Kesabaran itu menurut dia seperti ujian. Butuh ketenangan untuk mengelola sambil berpijak pada Al Quran dan hadis. ”Dengan ini kita merawat kebersamaan dalam masyarakat, saling menjaga dan menguatkan satu sama lain. Waktu terus berjalan dan mengubah setiap jejak kita. Karena itu, manfaatkan waktu dengan tepat karena waktu tidak berulang lagi,” tutur Suhada.
Di hadapan sekitar 2.000 warga Muslim yang hadir, Sahada mengatakan, setiap kebaikan dan kesuksesan yang dialami, dinikmati, dan dikembangkan hari ini merupakan warisan dari orangtua.Kesalehan dan amal bakti mereka telah mengantar setiap anak-anak saleh menuju jalan yang benar.
Kebaikan, kesalehan, dan kerukunan hidup dengan orang lain, khususnya di NTT, harus tetap dipupuk dan dirawat untuk anak cucu di masa depan.”Pada hari yang fitri ini, mari bermohon, menyerahkan diri secara utuh kepada Tuhan,” ajak Suhada.
Ia pun mengajak umat yang hadir untuk berdoa berkelanjutan bagi perdamaian di Suriah, Palestina, Israel, dan Ukraina. Peperangan di negara-negara itu telah merusak seluruh tatanan kehidupan umat manusia.
Sementara itu, ribuan warga Muslim mendatangi Lapangan Ricky Sitohang, Polda NTT, untuk menjalankan shalat Id. Mereka berasal darisembilan masjid yang ada di sekitar Markas Polda NTT. Terdapat tujuh lokasi sebagai pusat shalat Id 1443 H di Kota Kupang. Kepala Polda NTT Inspektur Jenderal Setyo Budiyanto ikut shalat Id bersama umat Islam di tempat ini.

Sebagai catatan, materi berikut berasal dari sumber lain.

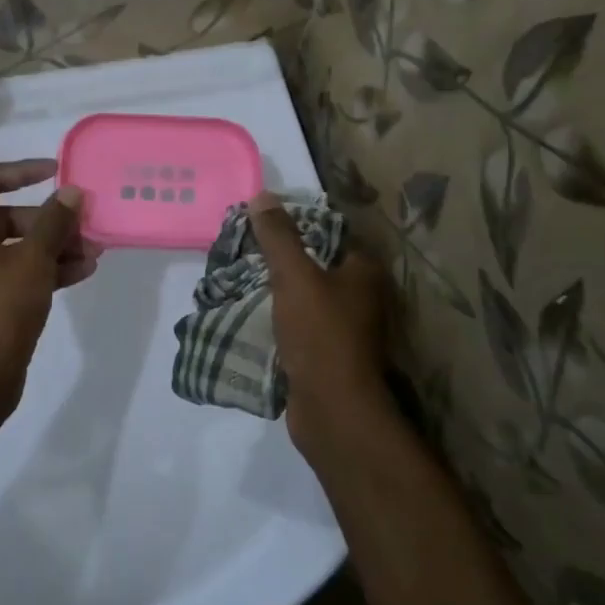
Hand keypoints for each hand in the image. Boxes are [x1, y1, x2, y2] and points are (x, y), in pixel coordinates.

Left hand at [0, 159, 101, 412]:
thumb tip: (71, 191)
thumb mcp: (33, 262)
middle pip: (6, 215)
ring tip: (94, 252)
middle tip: (85, 225)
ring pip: (15, 247)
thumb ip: (54, 222)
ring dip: (53, 246)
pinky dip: (44, 270)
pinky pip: (14, 273)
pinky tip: (82, 273)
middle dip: (49, 220)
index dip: (24, 170)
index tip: (58, 172)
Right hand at [246, 191, 394, 461]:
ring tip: (241, 277)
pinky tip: (252, 312)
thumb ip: (278, 237)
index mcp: (363, 271)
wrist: (333, 409)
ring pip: (306, 297)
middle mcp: (362, 296)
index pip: (329, 233)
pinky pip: (300, 324)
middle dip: (282, 258)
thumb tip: (262, 195)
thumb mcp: (294, 277)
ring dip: (279, 290)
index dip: (296, 225)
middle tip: (245, 249)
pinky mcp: (329, 354)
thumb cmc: (321, 334)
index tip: (260, 223)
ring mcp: (347, 328)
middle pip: (316, 265)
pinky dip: (280, 318)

Ustaz Muhammad Nur Nazli bertindak sebagai khatib pada shalat Id di Markas Polda NTT. Ia, antara lain, mengajak umat Islam untuk terus membangun solidaritas dengan orang-orang sekitar. Kebersamaan sebagai warga negara tetap dijaga dan dirawat.
”Mari kita satukan hati dan tekat bersama, membangun kerukunan dan menjaga toleransi antarumat. Pembangunan butuh ketenangan dan keamanan yang diciptakan secara bersama-sama,” ujanya.
Shalat Id di seluruh wilayah NTT berlangsung aman dan tertib. Ribuan warga Muslim di 22 kabupaten/kota ramai-ramai mendatangi tempat pelaksanaan shalat Id 1443 H.